#### [Data]
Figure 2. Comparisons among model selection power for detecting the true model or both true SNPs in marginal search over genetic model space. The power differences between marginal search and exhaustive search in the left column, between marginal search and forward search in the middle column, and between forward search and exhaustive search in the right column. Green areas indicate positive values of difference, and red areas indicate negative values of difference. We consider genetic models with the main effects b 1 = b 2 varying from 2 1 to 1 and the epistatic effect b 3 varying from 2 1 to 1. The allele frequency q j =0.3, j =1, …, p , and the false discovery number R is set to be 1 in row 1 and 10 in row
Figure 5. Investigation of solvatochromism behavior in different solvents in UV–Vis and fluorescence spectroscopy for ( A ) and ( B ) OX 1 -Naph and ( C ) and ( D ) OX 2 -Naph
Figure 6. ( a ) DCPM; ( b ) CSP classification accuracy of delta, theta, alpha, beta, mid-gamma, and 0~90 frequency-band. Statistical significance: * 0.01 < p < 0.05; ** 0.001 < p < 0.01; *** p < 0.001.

...

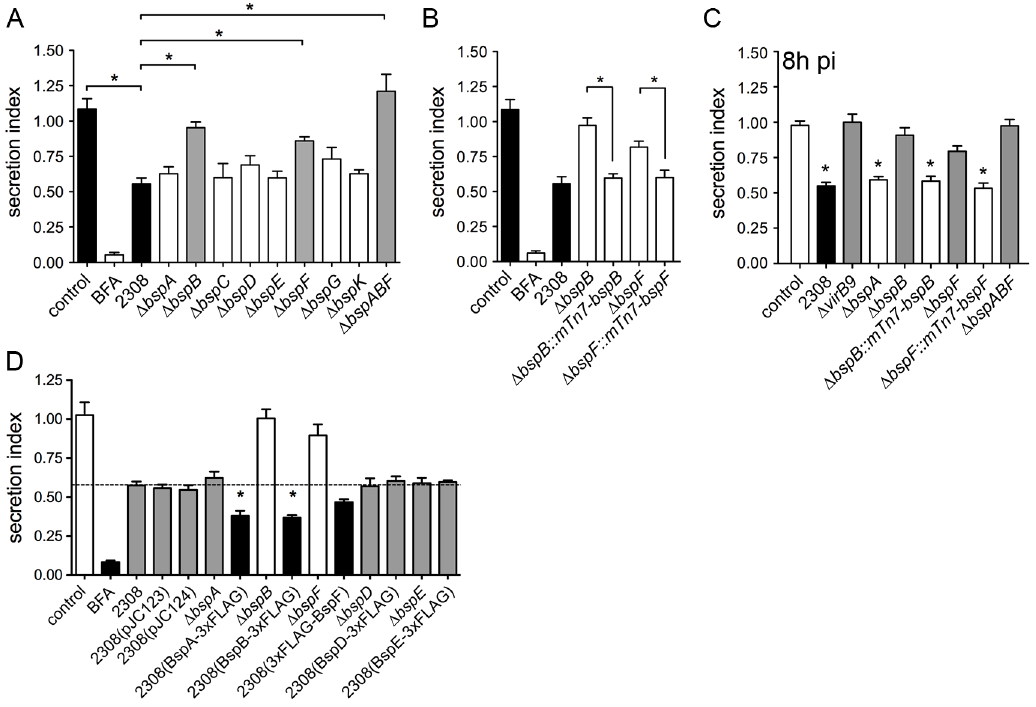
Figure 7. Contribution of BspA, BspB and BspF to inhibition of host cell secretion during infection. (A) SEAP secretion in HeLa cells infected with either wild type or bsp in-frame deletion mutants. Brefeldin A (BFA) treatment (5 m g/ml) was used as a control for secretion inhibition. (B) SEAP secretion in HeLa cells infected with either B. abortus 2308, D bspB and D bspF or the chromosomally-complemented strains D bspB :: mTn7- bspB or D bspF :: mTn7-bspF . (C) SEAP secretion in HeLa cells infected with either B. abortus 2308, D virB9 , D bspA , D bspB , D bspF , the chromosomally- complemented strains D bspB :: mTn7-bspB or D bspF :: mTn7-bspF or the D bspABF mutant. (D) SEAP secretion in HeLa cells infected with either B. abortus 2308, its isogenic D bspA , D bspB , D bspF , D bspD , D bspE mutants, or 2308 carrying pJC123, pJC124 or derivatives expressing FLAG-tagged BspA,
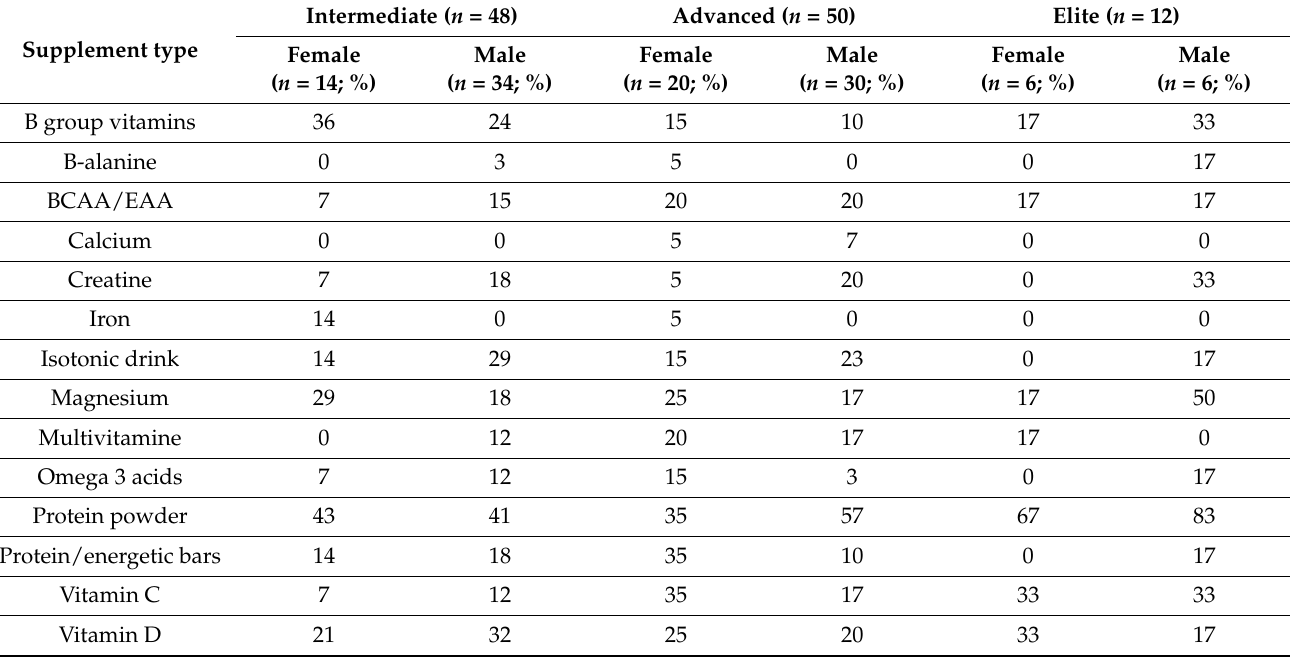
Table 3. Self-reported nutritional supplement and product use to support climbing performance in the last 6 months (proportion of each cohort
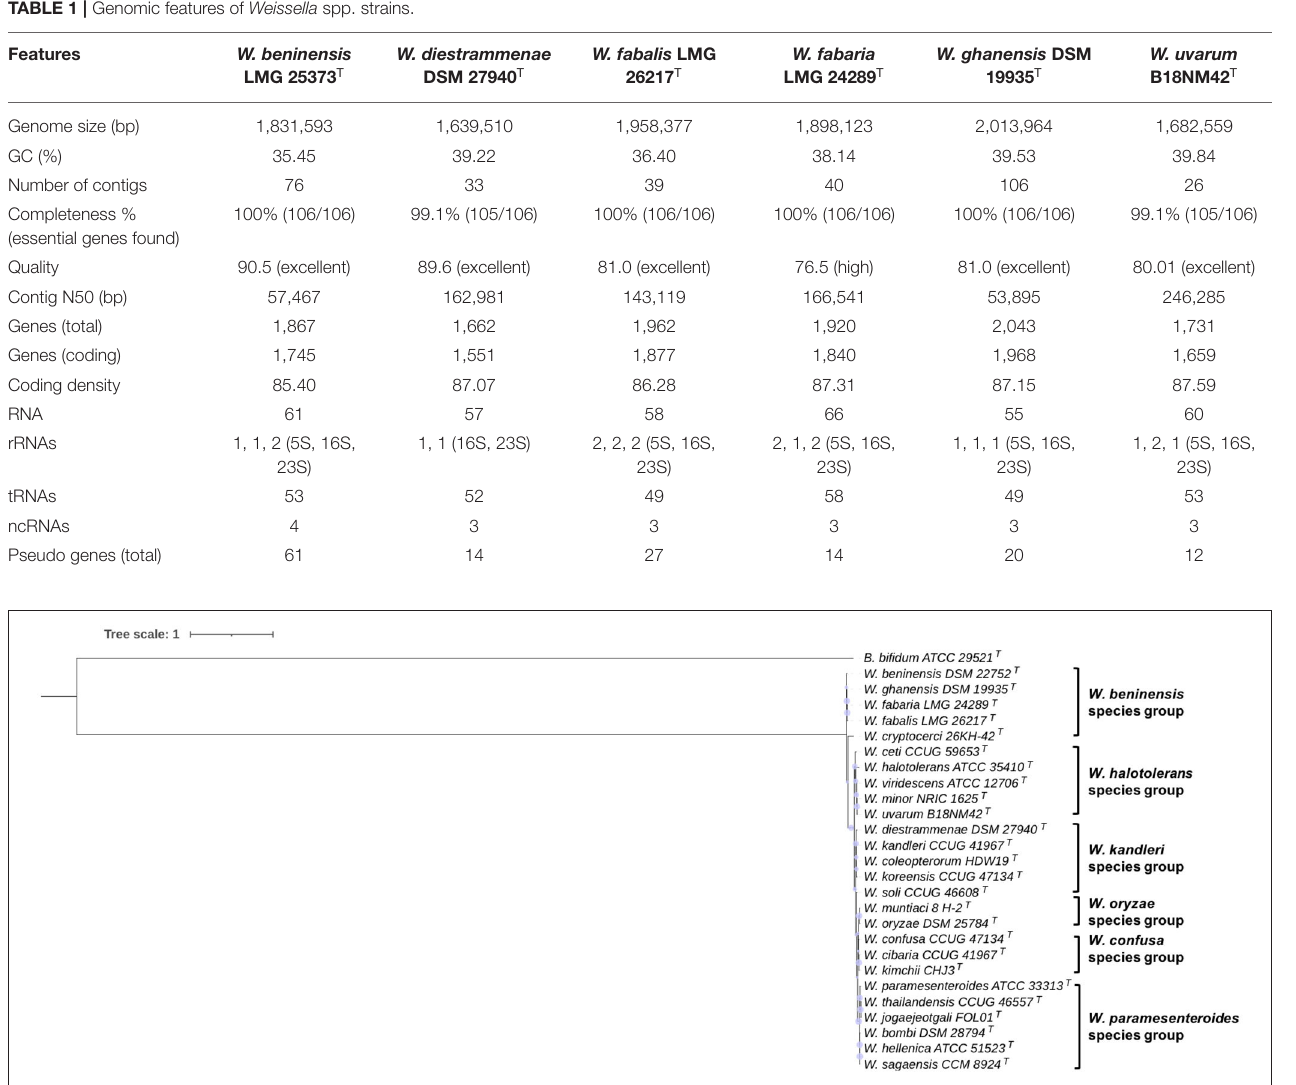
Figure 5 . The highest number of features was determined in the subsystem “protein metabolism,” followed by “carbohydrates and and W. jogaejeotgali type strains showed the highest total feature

* * *

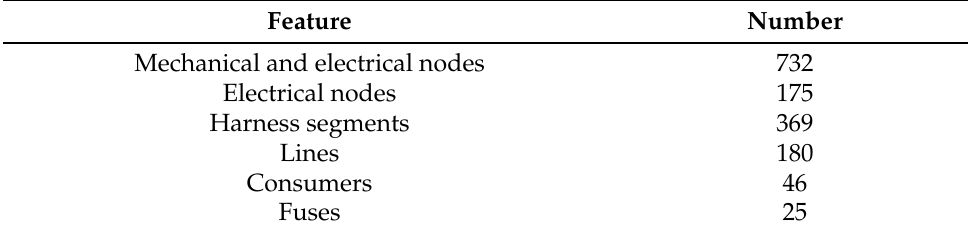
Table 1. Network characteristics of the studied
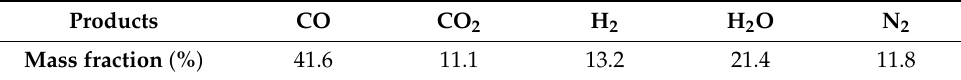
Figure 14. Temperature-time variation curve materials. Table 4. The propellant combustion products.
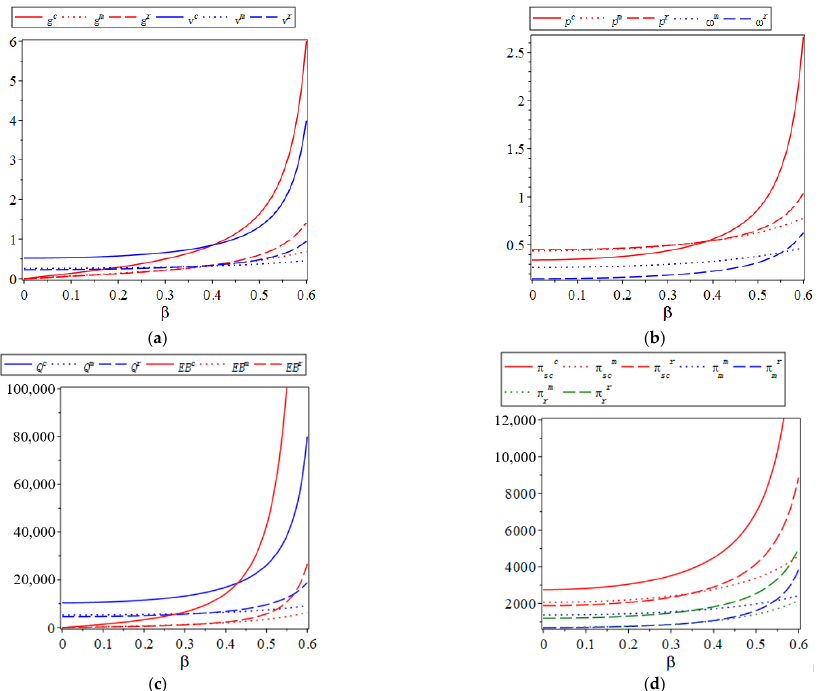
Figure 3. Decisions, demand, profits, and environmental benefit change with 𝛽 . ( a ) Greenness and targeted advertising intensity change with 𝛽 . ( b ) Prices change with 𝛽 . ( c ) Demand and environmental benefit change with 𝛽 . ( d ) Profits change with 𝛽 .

#### [Exercise]
Would you please copy each line of the listing that contains the word "Table"?

#### [Task output]
Table 3. Self-reported nutritional supplement and product use to support climbing performance in the last 6 months (proportion of each cohort
Table 1. Network characteristics of the studied
Figure 14. Temperature-time variation curve materials. Table 4. The propellant combustion products.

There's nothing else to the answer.